Buying and selling every two years would be an expensive way to go, as you would pay stamp duty, loan fees etc on all your purchases, plus agents fees on all your sales. You would also miss out on all the rental income of option two, plus the tax breaks of deductible interest, and holding the properties means you only pay CGT on half of your gain.
Plus, I wouldn't want to be moving house every 2 years, it would drive me crazy.
What I am wishing for is if I can get fix my IP loan at at good rate for 10yrs it would give me a good sleep during the year factor without having to worry about rising rates which kill your cashflow.
PosEnterprises wrote:What I am wishing for is if I can get fix my IP loan at at good rate for 10yrs it would give me a good sleep during the year factor without having to worry about rising rates which kill your cashflow.I agree totally PE. I have 3 IP loans all variable at the moment and am waiting to see what will happen in the next 2-3 months. If rates decline once again I will fix for 5 years.
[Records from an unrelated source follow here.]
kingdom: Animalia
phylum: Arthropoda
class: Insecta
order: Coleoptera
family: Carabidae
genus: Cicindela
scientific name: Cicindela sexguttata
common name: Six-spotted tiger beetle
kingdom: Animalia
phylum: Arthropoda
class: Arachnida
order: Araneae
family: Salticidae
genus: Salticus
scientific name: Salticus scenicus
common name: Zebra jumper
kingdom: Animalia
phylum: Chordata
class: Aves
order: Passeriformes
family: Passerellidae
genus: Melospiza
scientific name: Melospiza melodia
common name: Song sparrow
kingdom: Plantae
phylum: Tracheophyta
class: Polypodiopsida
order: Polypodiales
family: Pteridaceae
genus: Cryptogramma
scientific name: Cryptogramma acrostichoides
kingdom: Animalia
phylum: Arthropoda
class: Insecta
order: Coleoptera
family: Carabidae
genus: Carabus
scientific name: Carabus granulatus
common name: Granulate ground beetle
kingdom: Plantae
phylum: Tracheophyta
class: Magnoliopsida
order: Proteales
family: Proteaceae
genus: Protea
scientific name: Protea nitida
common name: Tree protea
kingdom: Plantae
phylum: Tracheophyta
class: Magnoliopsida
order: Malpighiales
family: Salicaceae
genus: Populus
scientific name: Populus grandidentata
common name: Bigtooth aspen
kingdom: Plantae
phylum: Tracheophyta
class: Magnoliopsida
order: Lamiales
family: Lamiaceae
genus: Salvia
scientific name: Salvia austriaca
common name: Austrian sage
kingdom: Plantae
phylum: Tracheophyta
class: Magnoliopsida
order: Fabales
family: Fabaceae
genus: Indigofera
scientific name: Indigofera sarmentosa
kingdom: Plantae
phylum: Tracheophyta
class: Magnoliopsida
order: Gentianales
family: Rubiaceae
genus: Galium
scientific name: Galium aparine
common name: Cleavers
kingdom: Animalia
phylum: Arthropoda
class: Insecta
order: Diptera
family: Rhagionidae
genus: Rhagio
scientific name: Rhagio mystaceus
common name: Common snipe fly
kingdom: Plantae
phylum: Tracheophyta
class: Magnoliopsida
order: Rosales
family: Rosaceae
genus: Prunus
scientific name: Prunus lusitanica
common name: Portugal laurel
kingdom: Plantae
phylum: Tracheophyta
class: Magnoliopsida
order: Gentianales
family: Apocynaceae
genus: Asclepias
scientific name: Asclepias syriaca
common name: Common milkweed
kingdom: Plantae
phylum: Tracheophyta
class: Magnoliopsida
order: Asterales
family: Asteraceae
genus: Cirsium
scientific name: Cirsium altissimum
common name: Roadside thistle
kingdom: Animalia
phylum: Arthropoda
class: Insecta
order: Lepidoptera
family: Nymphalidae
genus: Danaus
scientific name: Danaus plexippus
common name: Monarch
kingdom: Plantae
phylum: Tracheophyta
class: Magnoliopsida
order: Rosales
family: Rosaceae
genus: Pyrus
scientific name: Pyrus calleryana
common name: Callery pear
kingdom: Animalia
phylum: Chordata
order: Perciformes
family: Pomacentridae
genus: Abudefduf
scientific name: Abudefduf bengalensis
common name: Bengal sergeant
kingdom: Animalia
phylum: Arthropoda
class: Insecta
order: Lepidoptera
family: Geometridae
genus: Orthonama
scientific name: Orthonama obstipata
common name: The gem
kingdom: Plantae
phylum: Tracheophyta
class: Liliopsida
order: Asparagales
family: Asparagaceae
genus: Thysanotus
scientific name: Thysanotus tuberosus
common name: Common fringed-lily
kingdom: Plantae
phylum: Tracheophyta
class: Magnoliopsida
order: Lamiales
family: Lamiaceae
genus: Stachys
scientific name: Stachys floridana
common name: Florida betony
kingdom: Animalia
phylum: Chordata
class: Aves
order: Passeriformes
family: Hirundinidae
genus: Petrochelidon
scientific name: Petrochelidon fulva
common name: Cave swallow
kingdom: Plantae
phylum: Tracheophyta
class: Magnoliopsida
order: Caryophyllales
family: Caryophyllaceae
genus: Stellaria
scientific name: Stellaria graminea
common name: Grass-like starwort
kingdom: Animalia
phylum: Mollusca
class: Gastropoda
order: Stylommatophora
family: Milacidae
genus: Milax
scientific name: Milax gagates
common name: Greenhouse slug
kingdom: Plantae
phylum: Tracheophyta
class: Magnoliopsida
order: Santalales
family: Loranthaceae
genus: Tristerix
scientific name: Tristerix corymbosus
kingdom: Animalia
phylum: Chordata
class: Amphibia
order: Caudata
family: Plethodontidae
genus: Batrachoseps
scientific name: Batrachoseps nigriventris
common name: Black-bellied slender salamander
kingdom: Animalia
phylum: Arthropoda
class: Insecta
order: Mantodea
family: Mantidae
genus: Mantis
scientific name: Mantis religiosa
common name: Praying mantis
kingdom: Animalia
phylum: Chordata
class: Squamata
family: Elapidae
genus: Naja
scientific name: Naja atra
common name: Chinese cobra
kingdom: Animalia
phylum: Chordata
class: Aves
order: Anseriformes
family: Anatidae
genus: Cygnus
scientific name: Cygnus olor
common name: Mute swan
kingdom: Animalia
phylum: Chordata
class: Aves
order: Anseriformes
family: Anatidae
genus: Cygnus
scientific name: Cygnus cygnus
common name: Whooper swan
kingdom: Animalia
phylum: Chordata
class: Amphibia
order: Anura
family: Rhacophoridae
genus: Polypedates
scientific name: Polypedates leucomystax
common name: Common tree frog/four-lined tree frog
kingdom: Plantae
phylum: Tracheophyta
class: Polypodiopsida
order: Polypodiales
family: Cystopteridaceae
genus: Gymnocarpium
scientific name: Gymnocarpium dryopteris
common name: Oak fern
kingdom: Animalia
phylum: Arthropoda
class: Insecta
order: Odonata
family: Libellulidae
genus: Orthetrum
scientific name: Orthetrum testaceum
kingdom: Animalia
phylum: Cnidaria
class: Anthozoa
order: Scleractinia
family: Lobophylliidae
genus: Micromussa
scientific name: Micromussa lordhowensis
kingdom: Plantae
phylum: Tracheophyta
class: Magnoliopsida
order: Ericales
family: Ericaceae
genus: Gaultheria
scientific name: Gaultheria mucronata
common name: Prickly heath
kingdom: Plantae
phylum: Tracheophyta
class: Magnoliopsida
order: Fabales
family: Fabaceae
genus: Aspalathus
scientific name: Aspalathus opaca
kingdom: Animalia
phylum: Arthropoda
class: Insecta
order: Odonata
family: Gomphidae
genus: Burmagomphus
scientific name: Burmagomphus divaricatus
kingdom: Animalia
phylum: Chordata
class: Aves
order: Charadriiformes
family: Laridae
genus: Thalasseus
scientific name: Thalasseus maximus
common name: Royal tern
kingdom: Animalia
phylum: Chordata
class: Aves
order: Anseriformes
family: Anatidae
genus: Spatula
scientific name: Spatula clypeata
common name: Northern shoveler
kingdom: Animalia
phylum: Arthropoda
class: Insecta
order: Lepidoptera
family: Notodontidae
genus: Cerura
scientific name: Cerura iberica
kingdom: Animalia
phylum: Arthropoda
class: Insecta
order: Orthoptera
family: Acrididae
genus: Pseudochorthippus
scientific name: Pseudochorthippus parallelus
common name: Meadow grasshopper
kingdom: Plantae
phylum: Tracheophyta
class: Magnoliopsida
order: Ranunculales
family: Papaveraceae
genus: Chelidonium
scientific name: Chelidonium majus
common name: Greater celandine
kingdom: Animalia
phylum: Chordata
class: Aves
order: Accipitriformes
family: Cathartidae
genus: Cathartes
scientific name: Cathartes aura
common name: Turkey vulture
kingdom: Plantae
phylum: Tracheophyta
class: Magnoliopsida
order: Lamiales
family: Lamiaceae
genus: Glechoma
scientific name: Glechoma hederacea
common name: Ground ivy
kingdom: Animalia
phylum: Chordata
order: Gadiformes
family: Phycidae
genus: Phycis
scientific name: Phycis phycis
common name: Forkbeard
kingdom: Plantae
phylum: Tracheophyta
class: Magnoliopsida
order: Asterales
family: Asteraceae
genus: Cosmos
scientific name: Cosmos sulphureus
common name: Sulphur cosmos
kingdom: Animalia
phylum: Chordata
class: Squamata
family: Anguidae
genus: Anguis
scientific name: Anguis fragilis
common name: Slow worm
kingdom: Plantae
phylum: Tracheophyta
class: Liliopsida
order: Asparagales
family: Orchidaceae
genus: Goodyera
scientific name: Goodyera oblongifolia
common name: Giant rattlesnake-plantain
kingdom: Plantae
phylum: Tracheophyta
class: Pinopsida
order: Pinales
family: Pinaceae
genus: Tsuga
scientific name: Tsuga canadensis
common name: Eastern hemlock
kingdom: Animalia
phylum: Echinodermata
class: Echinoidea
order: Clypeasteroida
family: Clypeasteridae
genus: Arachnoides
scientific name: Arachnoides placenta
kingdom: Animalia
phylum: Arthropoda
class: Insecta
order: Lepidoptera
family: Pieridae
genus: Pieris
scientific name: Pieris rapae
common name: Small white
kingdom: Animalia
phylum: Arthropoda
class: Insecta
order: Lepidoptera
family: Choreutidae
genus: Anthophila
sienna1 wrote:Me personally no.. i refinance on my properties to purchase other ones , i lock in for my own home but i need the investment homes to be fluid. Great rates though right now….I too have used the equity in my properties to purchase additional ones and at times those loans have been fixed. I have taken an increase on the original loan with the new loan split being variable and the fixed portion remaining the same.
The issue is not interest rate alone, however also the LVR that such products might impose. Credit situation with interest rates falling on the one hand may also mean that LVR's are pegged back on the other hand to give the bank(s) SANF also.
I like fixed term loans personally, and will be keen to see what transpires this year. However if I'm limited by way of LVR, it may be a balancing act between a slightly higher rate and a more optimal leverage outcome.
Richard and other finance folk…..any news on that front?
You need to be very sure about your strategy. Remember a fixed rate loan locks you into that property for 1, 2, 3, 5 or 10 years – otherwise it can be very expensive to exit! The only other alternative is to switch the loan to a new property but you have to have the right loan in the first place.